Franz Werfel hat nicht nur mit seinem Roman „Die 40 Tage des Musa Dagh“, in dem er die Vertreibung und den Völkermord an den Armeniern sehr eindringlich und wirkungsvoll dargestellt hat, ein bedeutendes Werk gegen die Verletzung der Menschenrechte für die Nachwelt geschaffen, er war auch in seinem persönlichen Leben zur Zeit des Nationalsozialismus selbst davon betroffen.

Dieses Unrecht und Leid, das er damals erlitten hat, kann nicht wieder gut gemacht werden, aber dieser Preis trägt dazu bei, dass uns allen immer wieder bewusst wird, dass wir die Pflicht haben, die Menschenrechte zu verteidigen und gegen deren Verletzung zu kämpfen.

Der Ort für diese Preisübergabe konnte nicht besser gewählt werden. Die Paulskirche gilt als Wiege der Deutschen Demokratie.  Wie kaum ein anderer Ort in Deutschland ist sie Symbol für Freiheit und Demokratie, der Grundlage für Menschenrechte und deren Einhaltung.

Hier wurden 1848 zum ersten Mal die Grundrechte des deutschen Volkes verkündet wie z. B.  Gleichheit vor dem Gesetz, Pressefreiheit, Glaubensfreiheit, Gewissensfreiheit und die Versammlungsfreiheit.
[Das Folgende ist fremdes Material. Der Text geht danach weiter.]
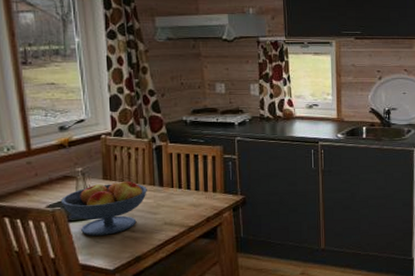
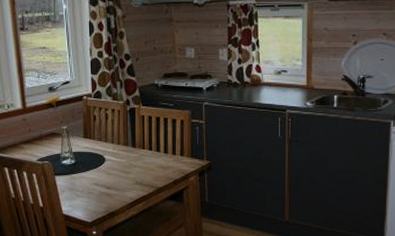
fruit bowl: present [61,180,147,236] -> none [49,140,121,190]

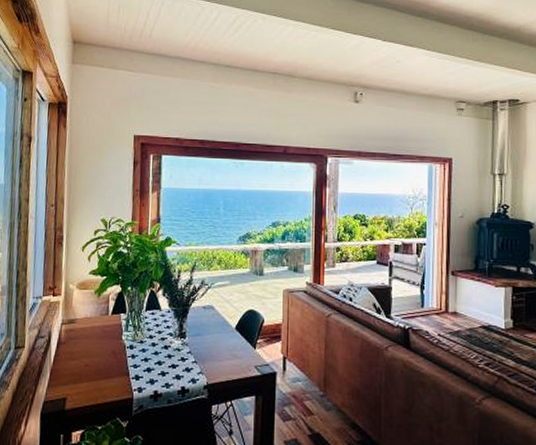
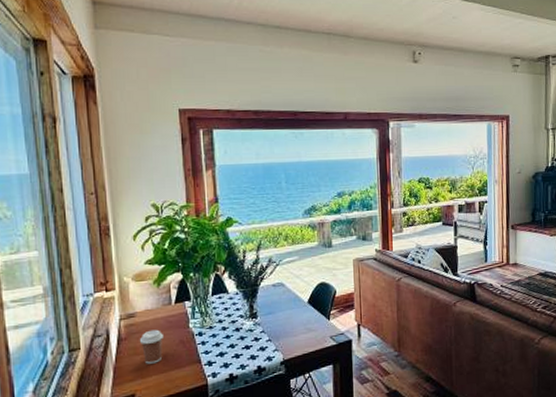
coffee cup: none [76,337,98,371] -> present [139,329,163,364]

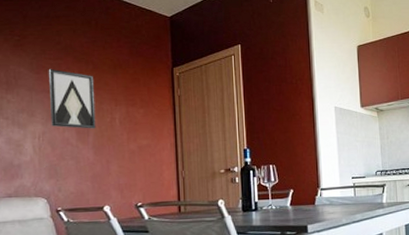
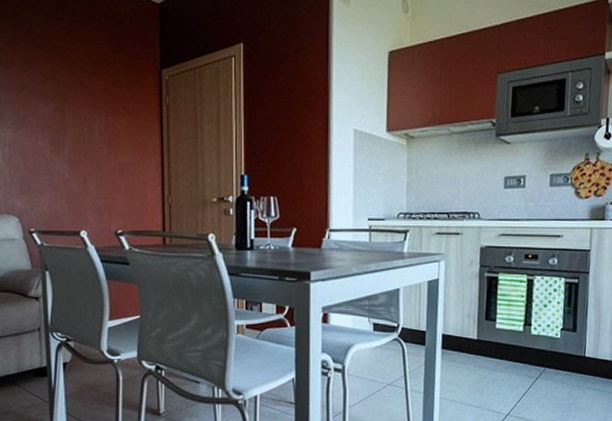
wall art: present [48,69,96,129] -> none [18,64,72,140]

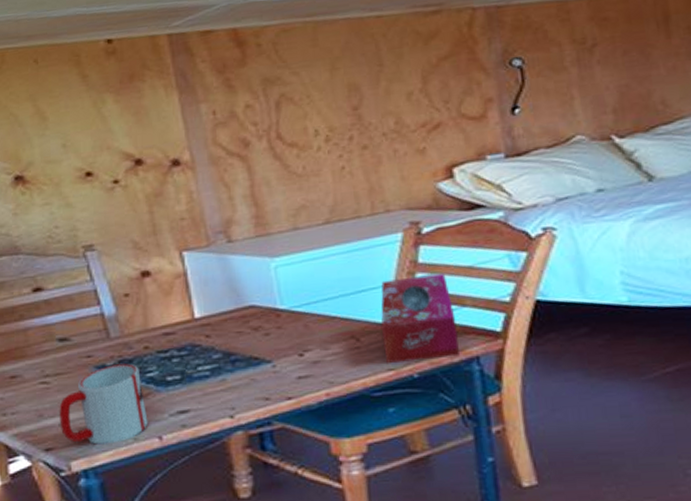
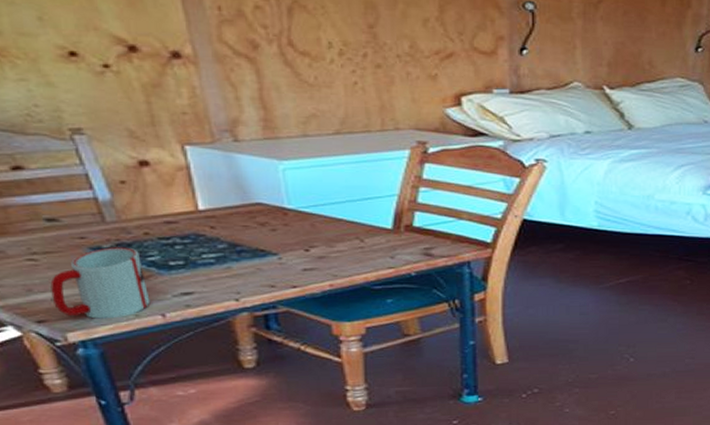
tissue box: present [381,272,459,363] -> none [384,189,453,262]

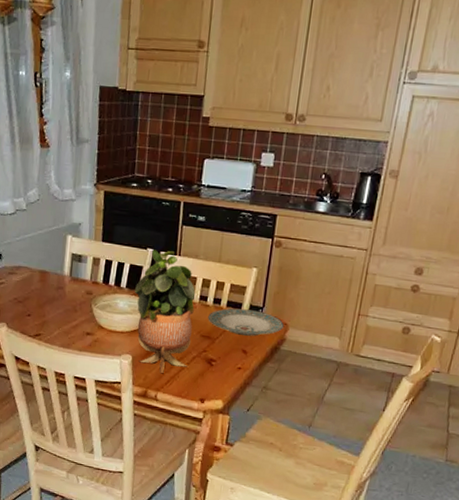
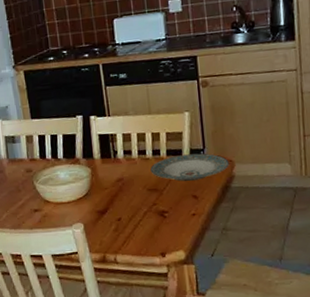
potted plant: present [134,249,195,374] -> none [72,113,141,236]

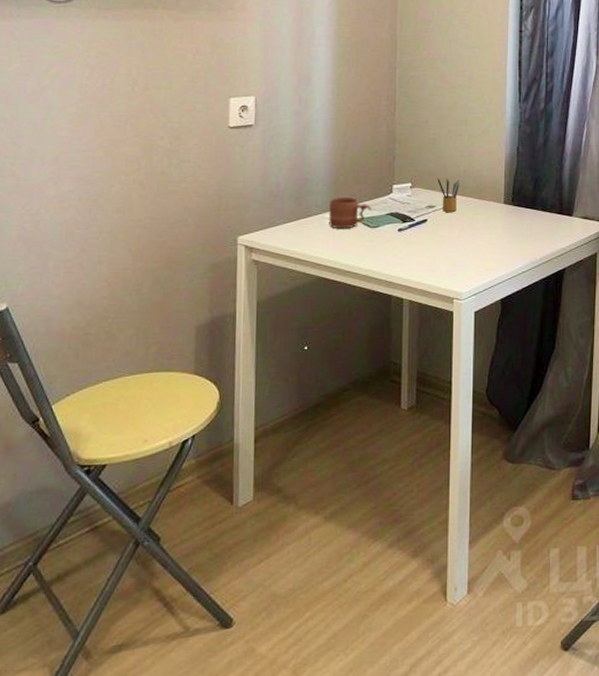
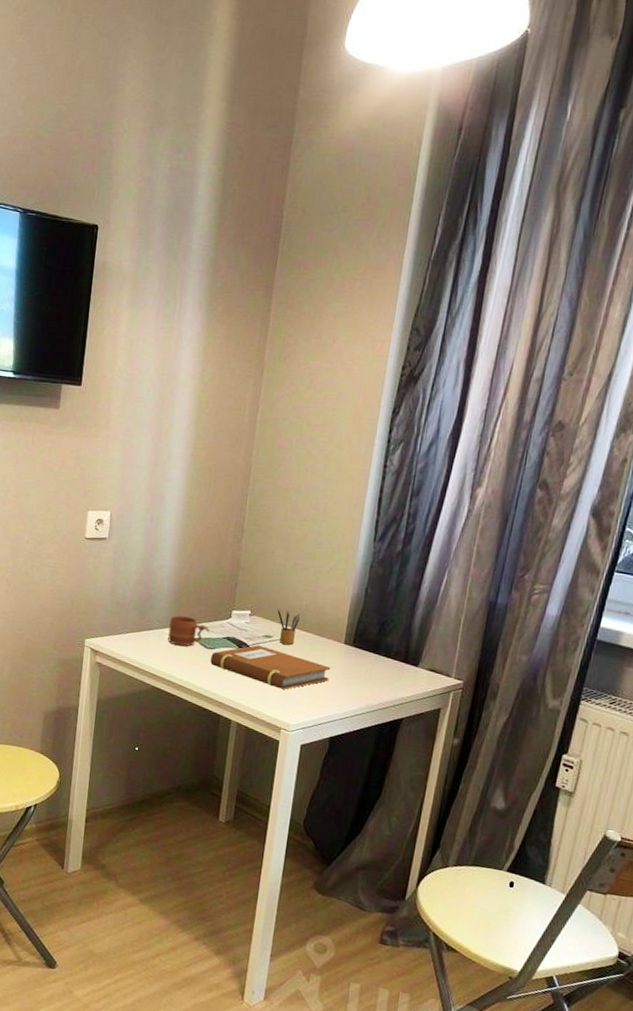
notebook: none [376,217,494,258] -> present [210,645,331,690]

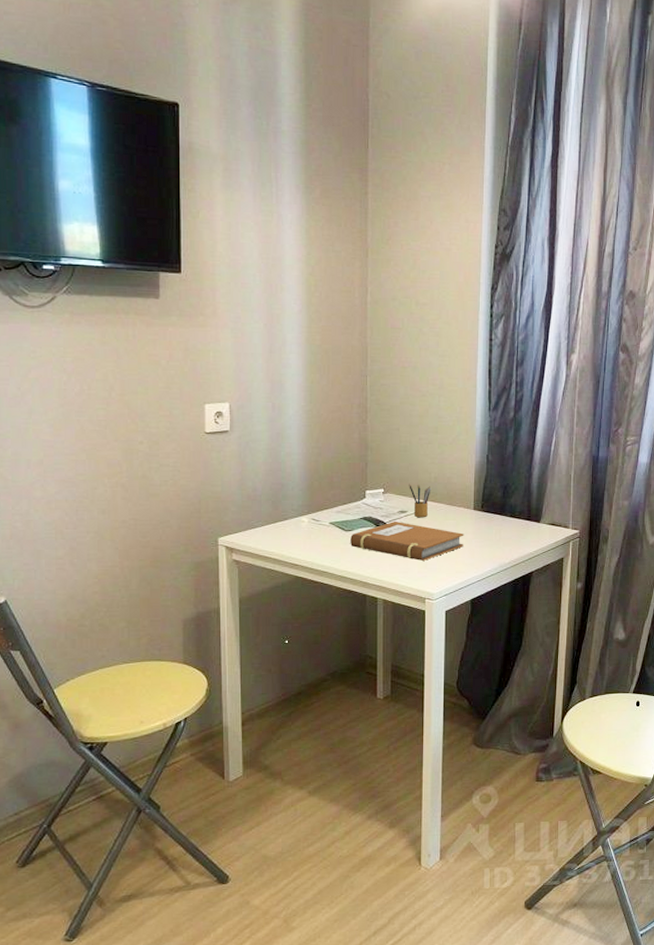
mug: present [168,615,210,646] -> none [304,502,346,531]

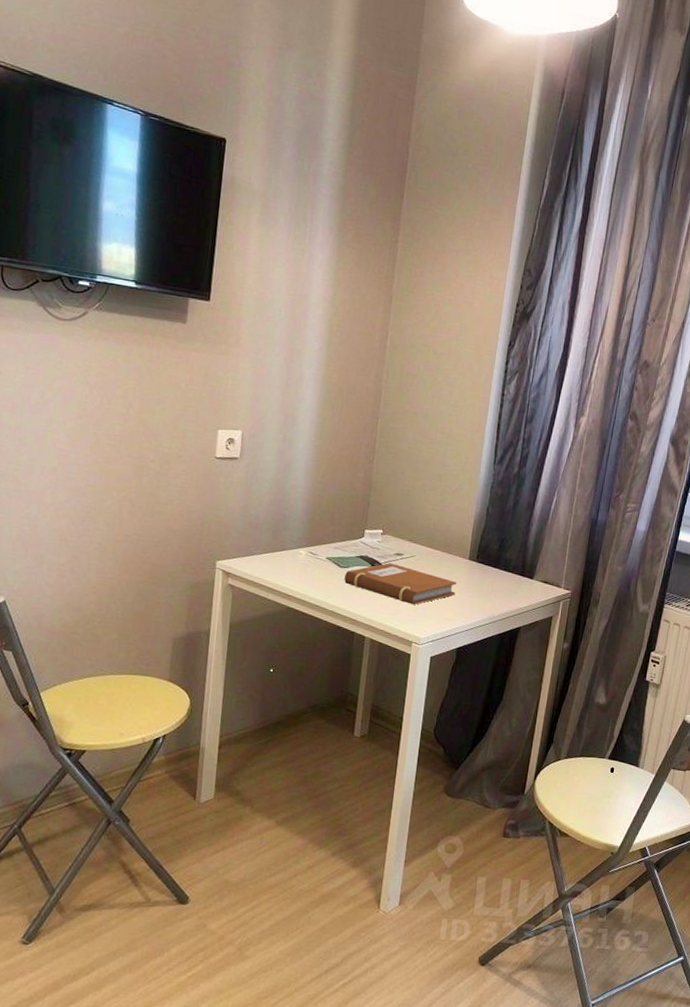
pencil box: present [409,483,431,517] -> none [407,527,430,562]

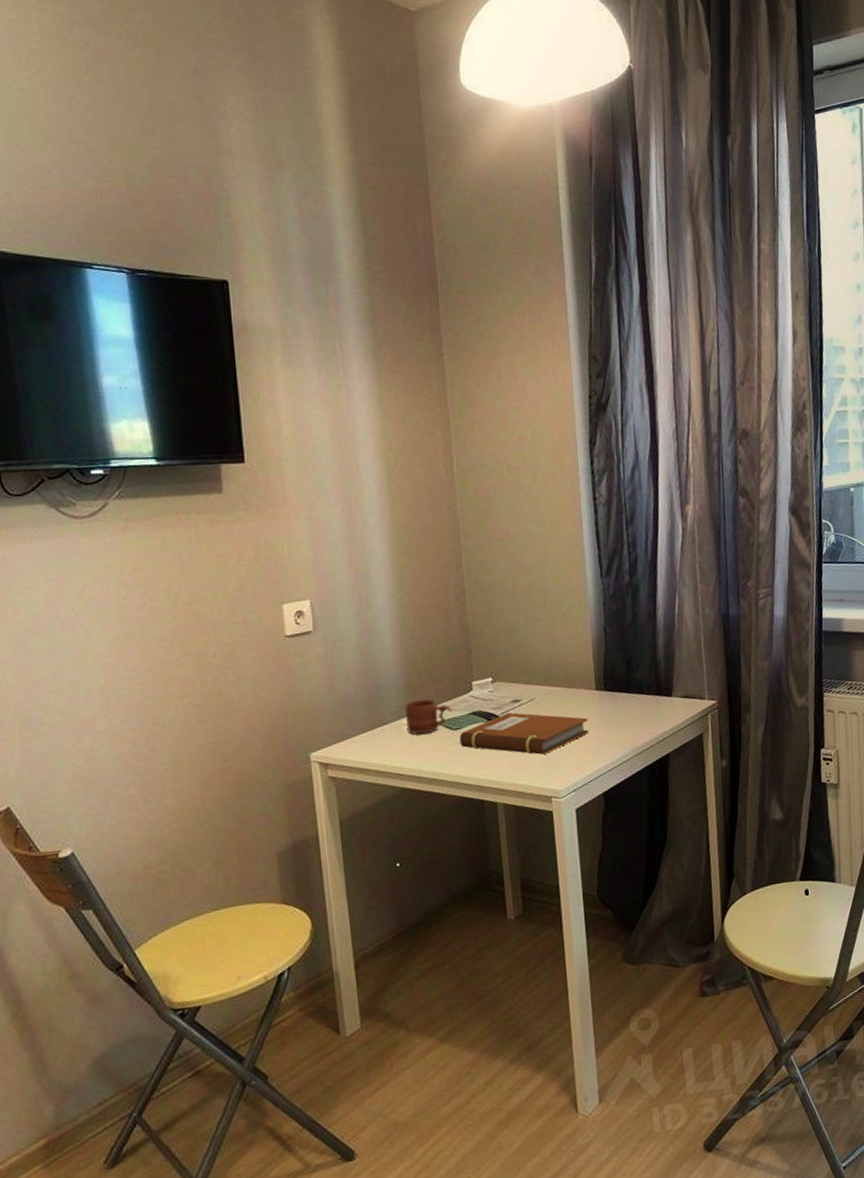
mug: none [302,535,343,566] -> present [405,699,452,735]

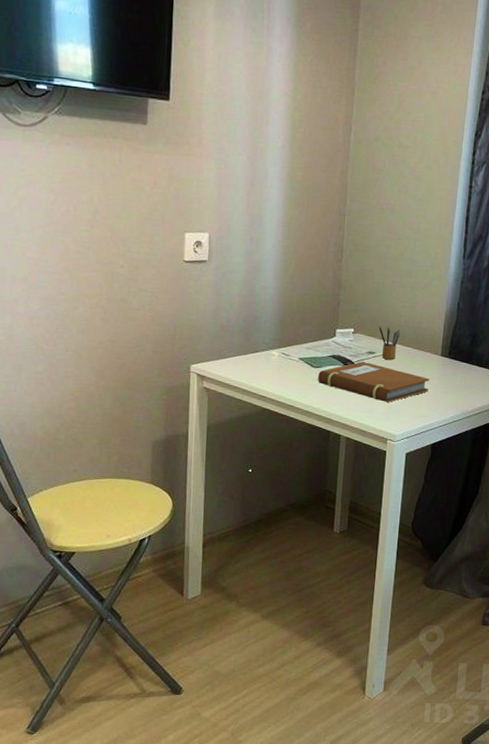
mug: present [405,699,452,735] -> none [274,336,315,366]
pencil box: none [520,668,546,705] -> present [379,325,401,360]

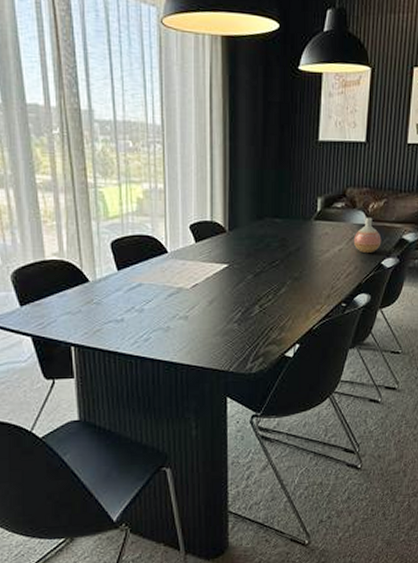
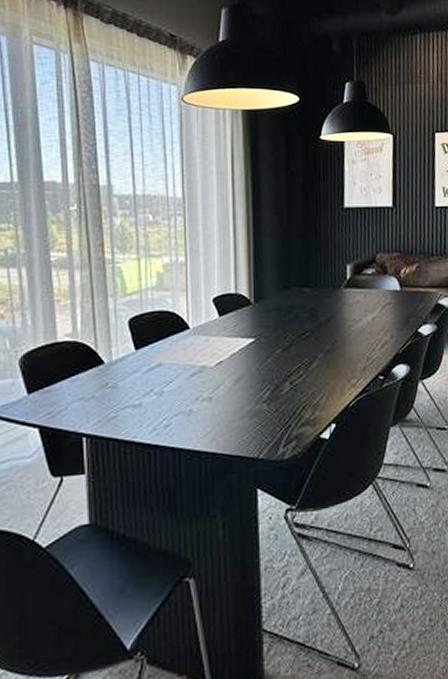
vase: present [353,217,382,254] -> none [386,283,417,322]

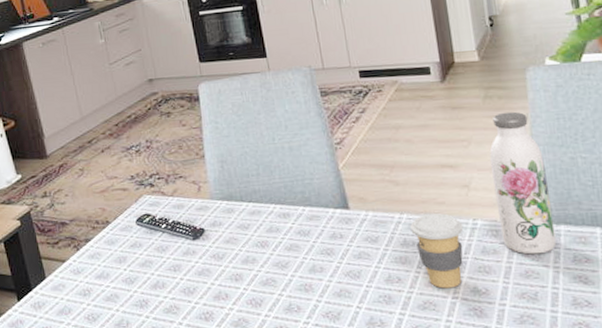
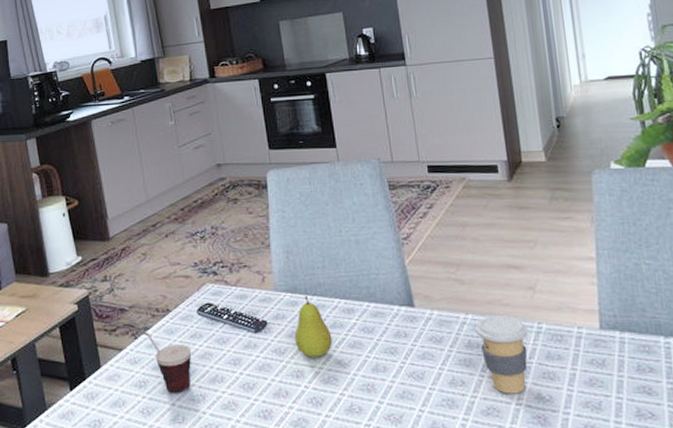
cup: none [70,238,133,300] -> present [129,326,192,393]
fruit: none [232,203,270,261] -> present [294,296,333,357]
water bottle: present [489,111,557,255] -> none [555,214,621,362]

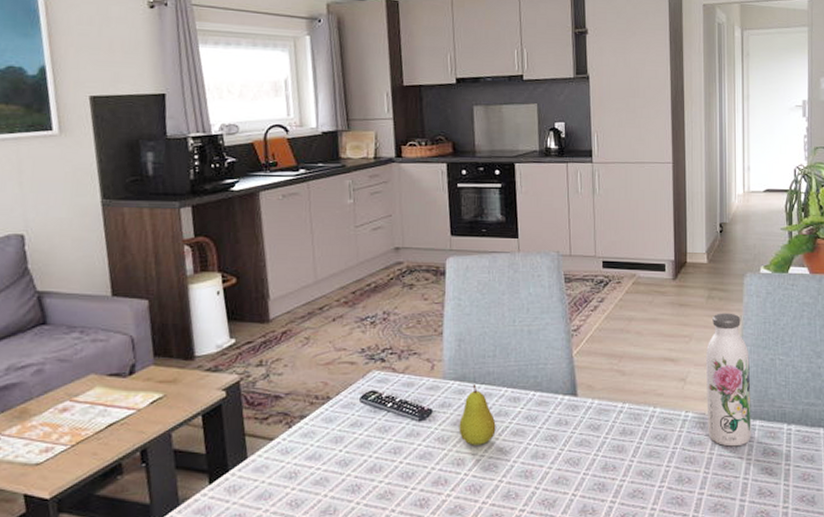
cup: present [129,326,192,393] -> none [283,414,351,484]
coffee cup: present [475,315,529,394] -> none [630,405,676,477]
water bottle: none [555,214,621,362] -> present [705,313,751,447]

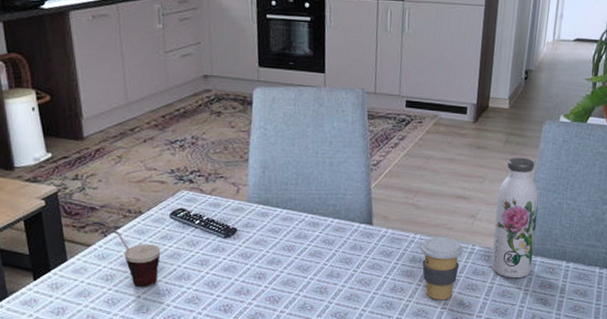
cup: none [283,414,351,484] -> present [98,224,161,287]
fruit: present [459,384,496,445] -> none [261,209,296,263]
coffee cup: none [630,405,676,477] -> present [420,237,464,300]

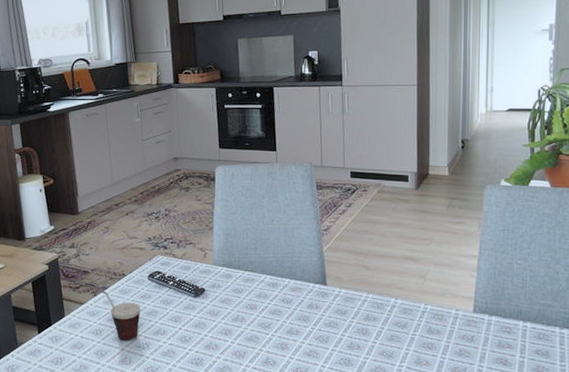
coffee cup: present [420,237,464,300] -> none [374,296,416,358]
water bottle: present [491,157,539,279] -> none [444,220,488,338]

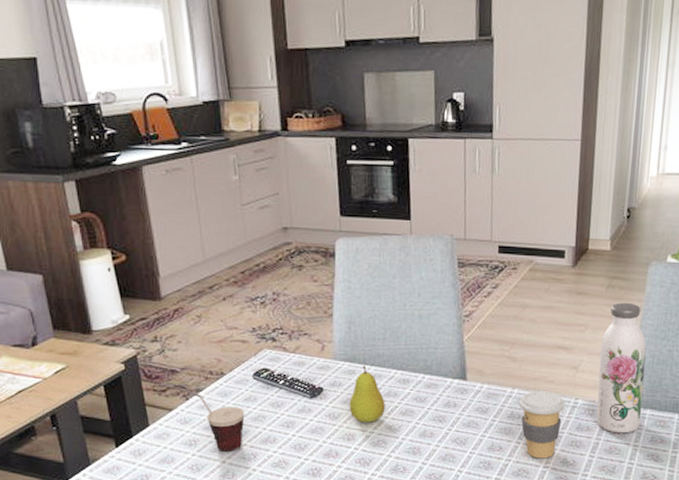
fruit: none [226,271,257,320] -> present [349,366,385,423]
coffee cup: none [374,296,416,358] -> present [519,391,566,459]
water bottle: none [444,220,488,338] -> present [596,302,647,433]

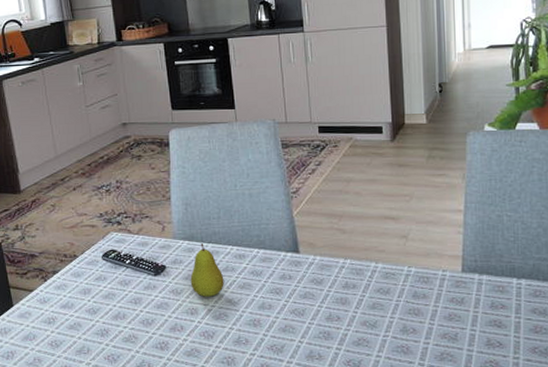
cup: present [180,387,245,452] -> none [39,270,97,328]
coffee cup: present [519,391,566,459] -> none [352,260,399,328]
water bottle: present [596,302,647,433] -> none [427,171,478,300]

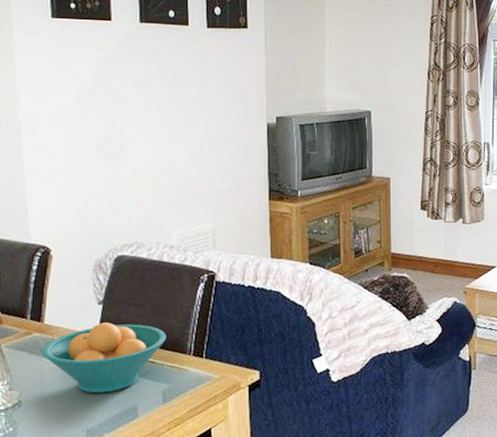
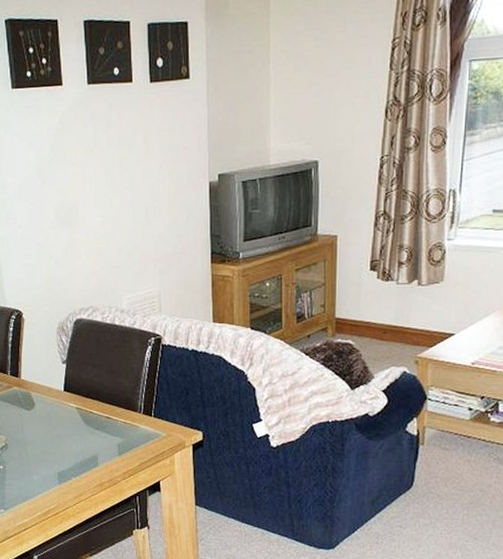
fruit bowl: present [42,322,166,394] -> none [21,380,120,443]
Auch wenn diese Verfassung nicht lange Bestand hatte, brachte auch diese Erklärung der Grundrechte neue Impulse im Denken der Menschen. Heute sind diese Rechte in den Artikeln unseres Grundgesetzes gewahrt und sind die Grundlage für unseren freiheitlich demokratischen Rechtsstaat.

Der diesjährige Preisträger ist der Historiker Professor Dr. Karl Schlögel. Professor Schlögel, der als Professor für Osteuropäische Geschichte an der Europa-Universität Viadrina in Frankfurt/Oder lehrt, gilt als herausragender deutscher Osteuropa-Experte. Die Wechselwirkungen, Verflechtungen aber auch Brüche der ostmitteleuropäischen und der deutschen Geschichte finden sich in seinen Werken ebenso wieder, wie die Betrachtung des Stalinismus und die Geschichte der Zwangsmigration.

Ein Blick auf sein bisheriges Werk und die Auszeichnungen, die er bisher erhalten hat, mach deutlich, dass die Jury für die heutige Ehrung die beste Wahl getroffen hat.

Ich gratuliere dem Preisträger und wünsche der Stiftung auch weiterhin ein engagiertes und erfolgreiches Wirken.